● DESCRIPTION OF THE TASK:
Which lines of the data contain the string "down"? Show each of them.

INPUT DATA Block Start

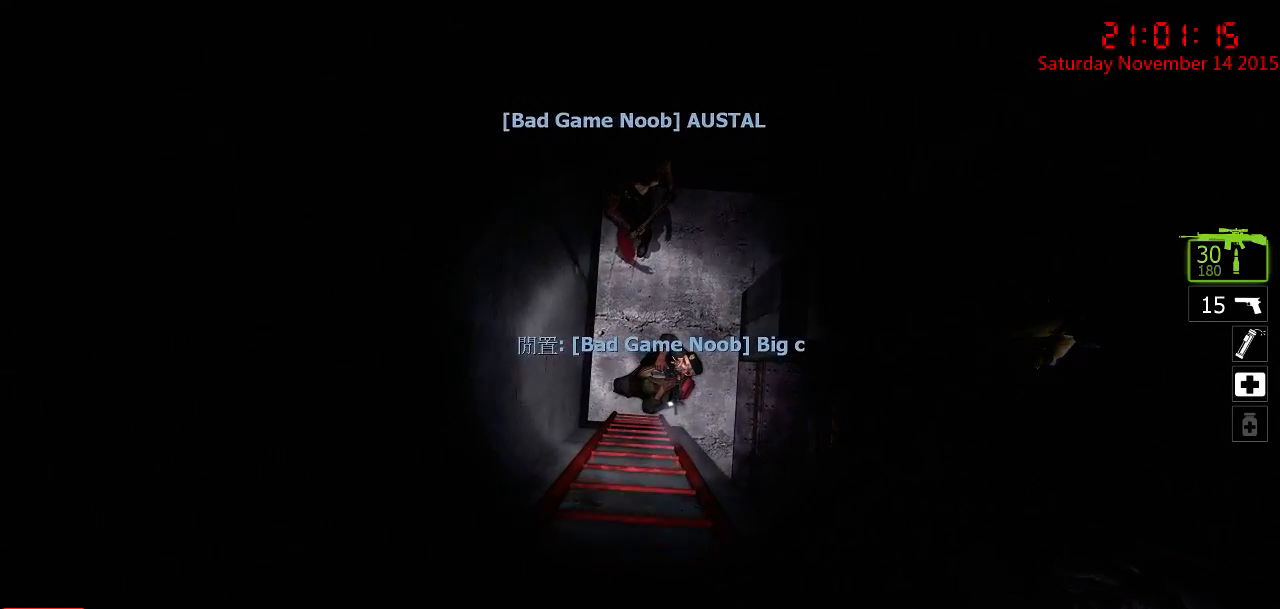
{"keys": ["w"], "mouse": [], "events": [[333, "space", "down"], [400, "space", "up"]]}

INPUT DATA Block End
INPUT DATA Block Start

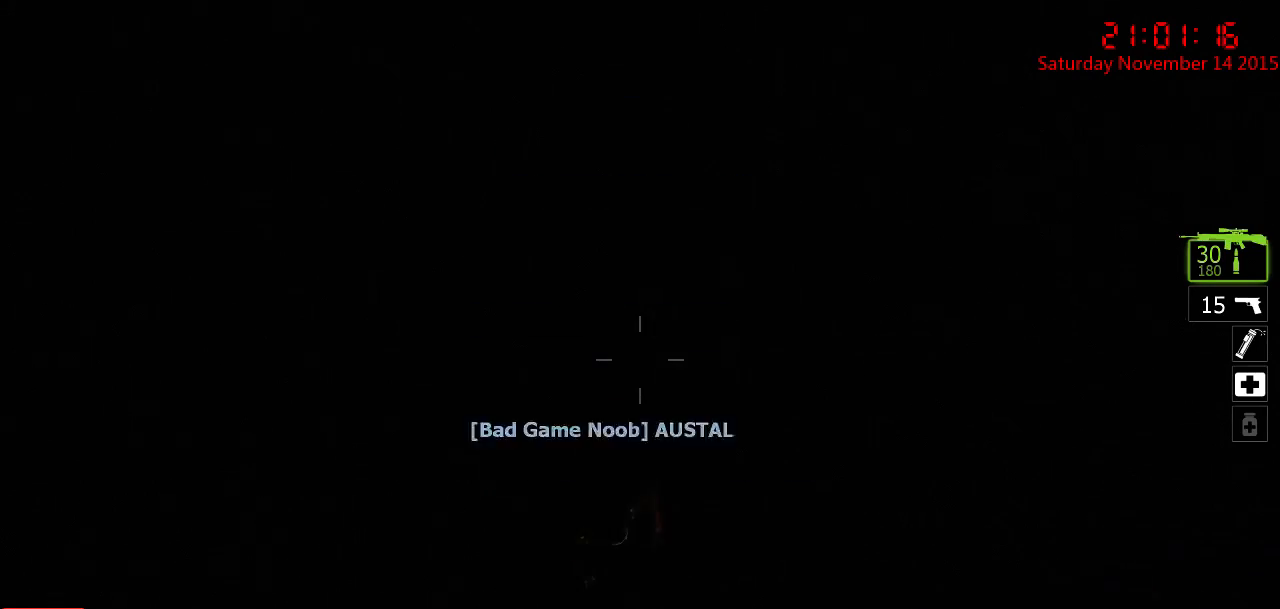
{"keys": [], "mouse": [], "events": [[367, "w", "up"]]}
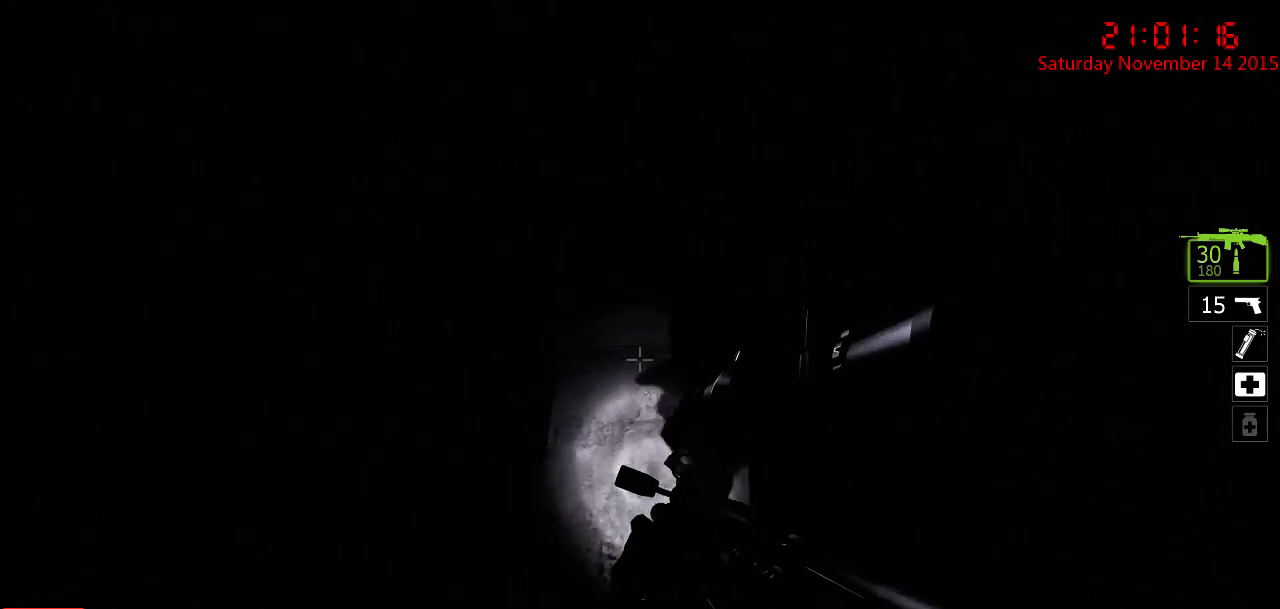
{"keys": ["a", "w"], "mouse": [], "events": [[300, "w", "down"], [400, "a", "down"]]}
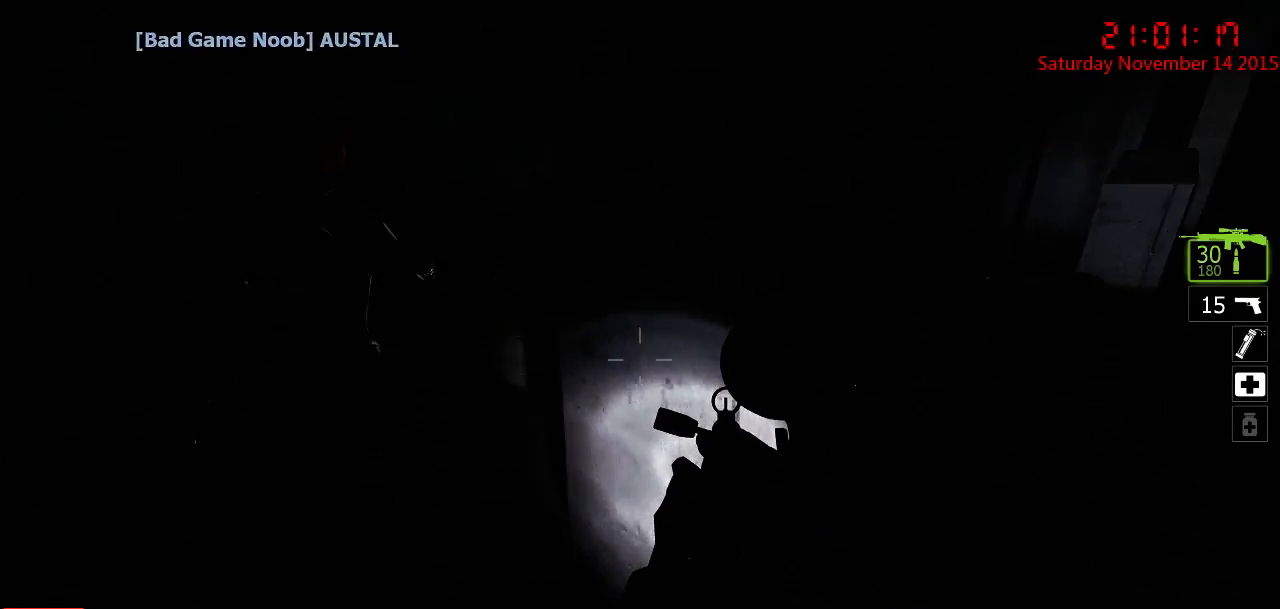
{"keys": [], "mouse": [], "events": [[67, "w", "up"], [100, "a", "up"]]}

INPUT DATA Block End

● YOUR SOLUTION:
{"keys": ["w"], "mouse": [], "events": [[333, "space", "down"], [400, "space", "up"]]}
{"keys": ["a", "w"], "mouse": [], "events": [[300, "w", "down"], [400, "a", "down"]]}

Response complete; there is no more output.